(Passage):
══════════

= Quotient =

Mathematical result of division

The quotient of 12 apples by 3 apples is 4.

In arithmetic, a quotient (from quotiens 'how many times', pronounced /ˈkwoʊʃənt/) is a quantity produced by the division of two numbers. The quotient has widespread use throughout mathematics. It has two definitions: either the integer part of a division (in the case of Euclidean division) or a fraction or ratio (in the case of a general division). For example, when dividing 20 (the dividend) by 3 (the divisor), the quotient is 6 (with a remainder of 2) in the first sense and $6+\tfrac{2}{3}=6.66...$ (a repeating decimal) in the second sense.

==Unit of measurement==
In metrology (International System of Quantities and the International System of Units), "quotient" refers to the general case with respect to the units of measurement of physical quantities.

Ratios is the special case for dimensionless quotients of two quantities of the same kind.
Quotients with a non-trivial dimension and compound units, especially when the divisor is a duration (e.g., "per second"), are known as rates.
For example, density (mass divided by volume, in units of kg/m^{3}) is said to be a "quotient", whereas mass fraction (mass divided by mass, in kg/kg or in percent) is a "ratio".
Specific quantities are intensive quantities resulting from the quotient of a physical quantity by mass, volume, or other measures of the system "size".

==Notation==

The quotient is most frequently encountered as two numbers, or two variables, divided by a horizontal line. The words "dividend" and "divisor" refer to each individual part, while the word "quotient" refers to the whole.

$$\dfrac{1}{2} \quad
\begin{align}
& \leftarrow \text{dividend or numerator} \\
& \leftarrow \text{divisor or denominator}
\end{align}
\Biggr \} \leftarrow \text{quotient}$$

==Integer part definition==
The quotient is also less commonly defined as the greatest whole number of times a divisor may be subtracted from a dividend—before making the remainder negative. For example, the divisor 3 may be subtracted up to 6 times from the dividend 20, before the remainder becomes negative:
 20 − 3 − 3 − 3 − 3 − 3 − 3 ≥ 0,
while
 20 − 3 − 3 − 3 − 3 − 3 − 3 − 3 < 0.

══════════

(Set of tasks):
1 - List the section headings in the quotient passage that come after its opening paragraph.
2 - Copy from "The quotient of 12" to "the same kind." in the quotient passage word for word.

(Listed records):
══════════

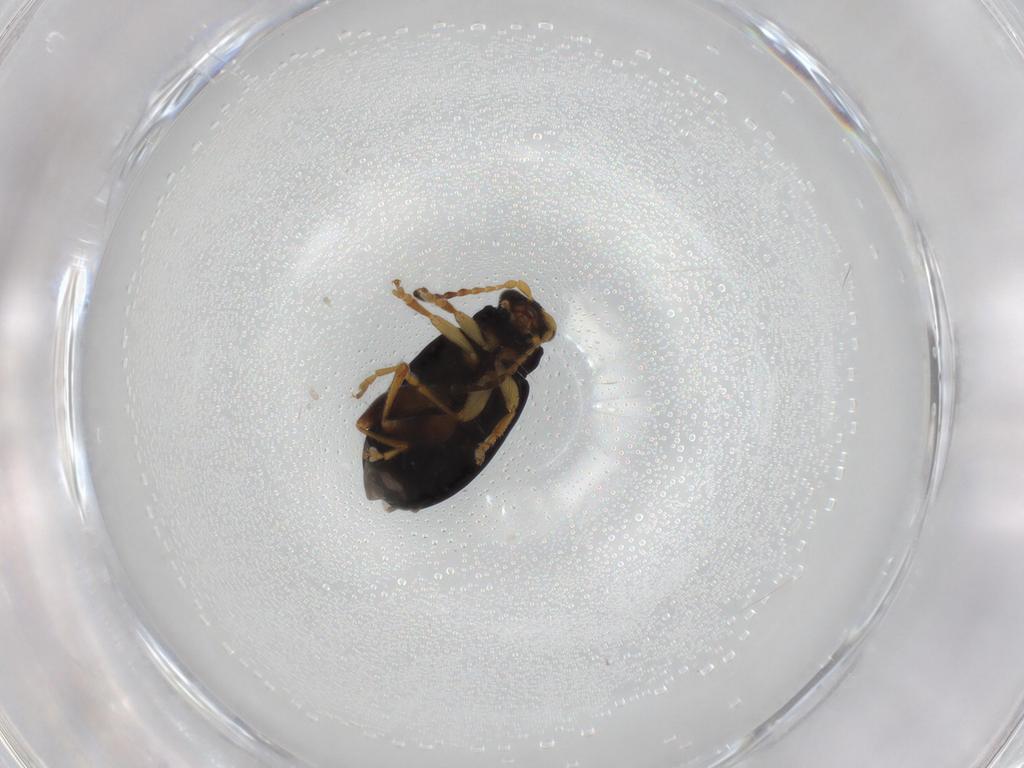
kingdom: Animalia
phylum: Arthropoda
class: Insecta
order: Coleoptera
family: Chrysomelidae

══════════

(Exercise solutions):
1 -
Unit of measurement
Notation
Integer part definition

2 -
The quotient of 12 apples by 3 apples is 4.

In arithmetic, a quotient (from quotiens 'how many times', pronounced /ˈkwoʊʃənt/) is a quantity produced by the division of two numbers. The quotient has widespread use throughout mathematics. It has two definitions: either the integer part of a division (in the case of Euclidean division) or a fraction or ratio (in the case of a general division). For example, when dividing 20 (the dividend) by 3 (the divisor), the quotient is 6 (with a remainder of 2) in the first sense and $6+\tfrac{2}{3}=6.66...$ (a repeating decimal) in the second sense.

==Unit of measurement==
In metrology (International System of Quantities and the International System of Units), "quotient" refers to the general case with respect to the units of measurement of physical quantities.

Ratios is the special case for dimensionless quotients of two quantities of the same kind.